The political dogwhistle implied is that the war in Syria is a “regime change” plot; better than any amount of words to counter that nonsense, just watch some of the videos of the big protests in the early years of the revolution, and try to explain to me, if you can, just how the CIA or whatever clandestine foreign agency could possibly have motivated and mobilised so many people to go out on the streets and shout “yalla irhal ya Bashar” (hurry up and get out, Bashar!) and “الشعب يريد إسقاط النظام” ‘the people demand the fall of the regime’ and “Souriya houriya” (‘freedom for Syria’), and to carry on when they were beaten and shot at and many people had been killed— what kind of magical remote mind control could motivate millions of people to protest and take personal risks like that?
“The US and its allies have dropped 20,000 bombs on Iraq and Syria in the past year, with little effect” — effects, 1,2,3; maybe what they mean is that the destruction of Raqqa, Deir’ezzor (Syria) and Mosul (Iraq) didn’t cause noticeable spikes in the refugee arrival rate, and that’s what they’re concerned with? “We fear that this latest extension of war will only worsen the threat of terrorism, as have the previous wars involving the British government” — maybe they hadn’t noticed but the war has already been going on for 7 years? Western intervention to limit Assad’s use of chemical weapons would not be starting a war — the war is already there, but it would set some consequences and constraints on the regime; at best, if enough, it might force them into a position of needing to genuinely negotiate, instead of just massacring their way out of a revolution.
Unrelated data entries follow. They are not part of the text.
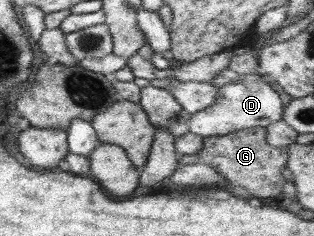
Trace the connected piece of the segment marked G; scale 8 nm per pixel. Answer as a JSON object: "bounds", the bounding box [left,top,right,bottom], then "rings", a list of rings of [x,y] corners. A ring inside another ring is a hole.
{"bounds":[179,127,287,198],"rings":[[[263,127],[247,128],[225,136],[208,136],[203,139],[203,148],[192,155],[180,155],[179,165],[201,163],[213,167],[221,173],[224,180],[233,186],[239,186],[255,198],[273,198],[282,192],[287,175],[287,147],[275,148],[266,141]]]}

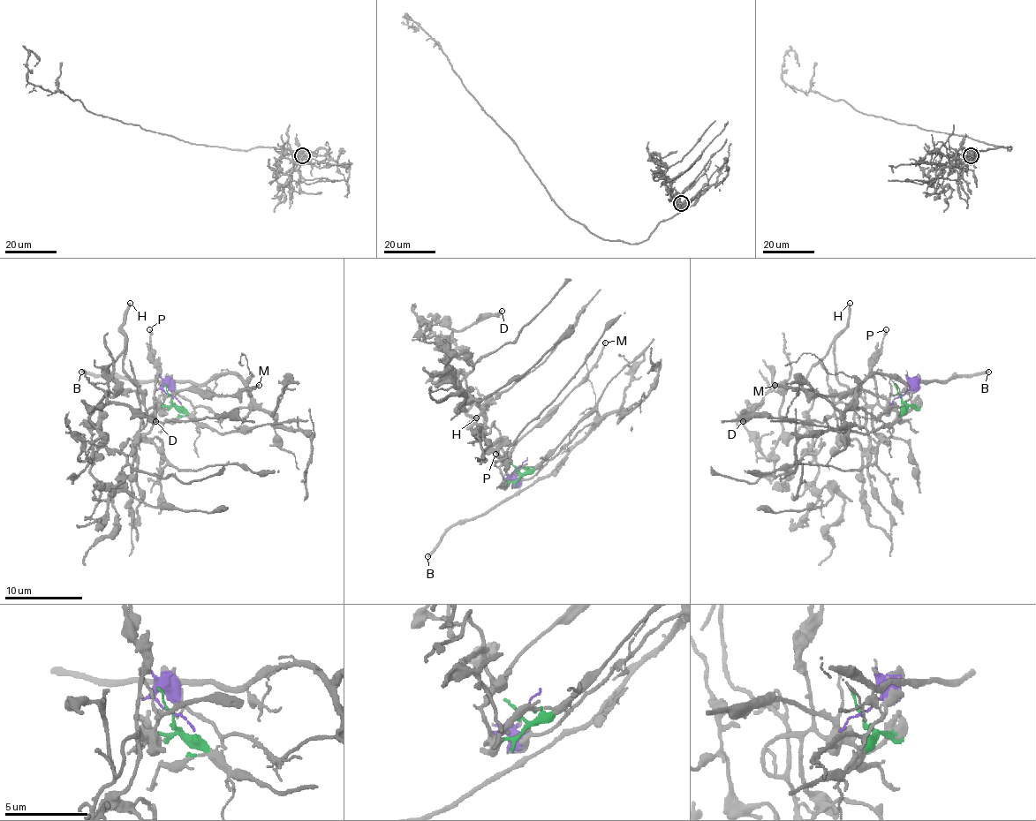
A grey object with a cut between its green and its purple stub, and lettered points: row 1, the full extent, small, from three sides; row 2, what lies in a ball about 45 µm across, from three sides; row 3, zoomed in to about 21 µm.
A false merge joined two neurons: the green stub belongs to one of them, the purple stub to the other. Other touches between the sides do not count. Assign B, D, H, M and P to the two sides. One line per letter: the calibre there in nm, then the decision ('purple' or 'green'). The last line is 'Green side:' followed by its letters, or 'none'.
B: calibre 320 nm; purple
D: calibre 380 nm; green
H: calibre 240 nm; green
M: calibre 200 nm; green
P: calibre 190 nm; green
Green side: D, H, M, P

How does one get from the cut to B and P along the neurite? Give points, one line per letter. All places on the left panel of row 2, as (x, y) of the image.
B: (170, 396), (163, 387), (171, 380), (111, 379), (81, 371)
P: (170, 396), (173, 402), (160, 406), (154, 414), (158, 410), (154, 404), (155, 359), (150, 345), (150, 330)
[LK: The letter above, which was so concerned about any future UK “parliamentary decision to bomb Syria” was produced in September 2015. This panic appears to be prompted by a UK House of Commons debate on the 7th September 2015 – In response to a concern by a Labour MP about Assad’s bombing of Syrian civilians – PM David Cameron said “The House did not agree on that occasion [vote lost in August 2013 to bomb Assad’s military assets, but I hope that when it comes to future discussions we will think very carefully about our national interests and how to keep this country safe, how to defeat terrorism and how to give the people of Syria the chance of a better future.” In December 2015 Cameron did get his vote to extend bombing of ISIS targets in Syria however. Aerial bombing is a bad way to tackle terrorist extremists, but has a place in deterring use of advanced weapons by genocidal regimes.]
Tyrants [like Assad] cannot be relied on to do anti-terrorism, because without terrorism they would have no raison d’être. “Cameron is cynically using the refugee crisis to urge more war.” — no, Stop the War Coalition is cynically using the government’s truly shameful failings that has helped create the “refugee crisis” to urge letting Assad finish his war on Syrians in peace; but these things do not really logically follow — failing to help refugees adequately does not mean we should be consistently irresponsible and fail to help prevent more people being made refugees, or forcibly internally displaced.
Stop the War Coalition, once with Diane Abbott chairing, regularly exclude Syrians from their events, unless they know them to be pro-regime — Why Stop the War don’t want to listen to Syrians. “If Stop the War’s slogan ‘Don’t bomb Syria’ is to have any meaning, let them demand the end of the regime whose bombs have killed so many. If Stop the War oppose imperialism let them demonstrate their sincerity outside the Russian Embassy. Let them demonstrate with placards calling for Russia to stop bombing Syrian hospitals.”